Saturday, August 13, 2016

Gang Green "you got it"

Summers were long when I was a teenager.  In the years before cell phones and Internet access you had a lot more time to kill.  Many of our days were spent wandering around passive aggressively searching for friends/stuff to do.  You'd make a phone call in the morning and if you didn't reach anyone you headed out to likely meeting spots and waited to see if anyone else arrived.  While I don't resent this age of technological immediacy I do sometimes miss the simpler times because often on those wandering days you discovered adventure.
In 1988 if I wanted to see my friends I headed to one of our suburban skate spots. Sometimes I'd carry a boom box and often that summer it would be playing #ganggreen .  I was 17 years old and my friends and I loved drinking as much as we loved skating.  Gang Green provided a great soundtrack for both of those endeavors.  At this point in their career they played a melodic and heavy brand of skate-punk.  With anthemic songs like "LDSB (let's drink some beer)" we ate this shit up.
One day I was waiting around the steps to the junior high where we used to no-comply and acid drop off the ledges.

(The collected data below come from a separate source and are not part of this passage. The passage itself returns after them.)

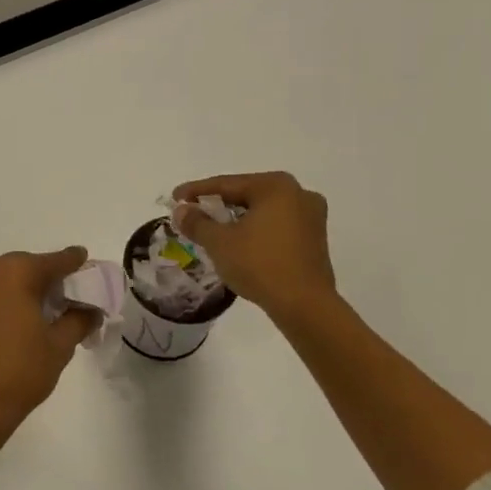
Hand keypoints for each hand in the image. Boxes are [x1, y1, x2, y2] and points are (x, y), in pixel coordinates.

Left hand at [0, 247, 96, 437]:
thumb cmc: (19, 371)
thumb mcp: (59, 345)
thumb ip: (79, 319)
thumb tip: (91, 309)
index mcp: (16, 271)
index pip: (55, 261)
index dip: (75, 263)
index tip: (88, 263)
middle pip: (30, 266)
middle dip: (52, 278)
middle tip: (74, 295)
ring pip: (10, 277)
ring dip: (30, 287)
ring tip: (53, 309)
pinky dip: (12, 296)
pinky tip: (28, 314)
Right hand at [171, 172, 335, 319]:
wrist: (304, 305)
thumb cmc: (259, 265)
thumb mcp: (219, 242)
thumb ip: (196, 222)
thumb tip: (181, 210)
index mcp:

Some of my other friend's turned up soon after and we lazily skated in the heat.  A shitty car pulled up and out stepped a punk rock goddess with a silver fluffy mohawk and asked us what was up.  This legendary creature (who became known in reverence as "Punk Rock Jen") had seen us skating, heard the music and decided we were cool and stopped to talk to us.  She was a few years older than us and had a car.  She was worshipped by my whole crew.  On this, our first meeting, she asked who was playing on the radio, I told her and she said she liked it.  I yanked the cassette out of it's saddle and eagerly offered it to her. She flashed a smile that would have snapped my tony hawk deck in half.  She drove us around looking for our other friends listening to this album.  We found everyone and ended up drinking on "the dykes" (a concrete drainage embankment) and Punk Rock Jen pierced my ear with a filthy safety pin from her clothes.  Those were the days.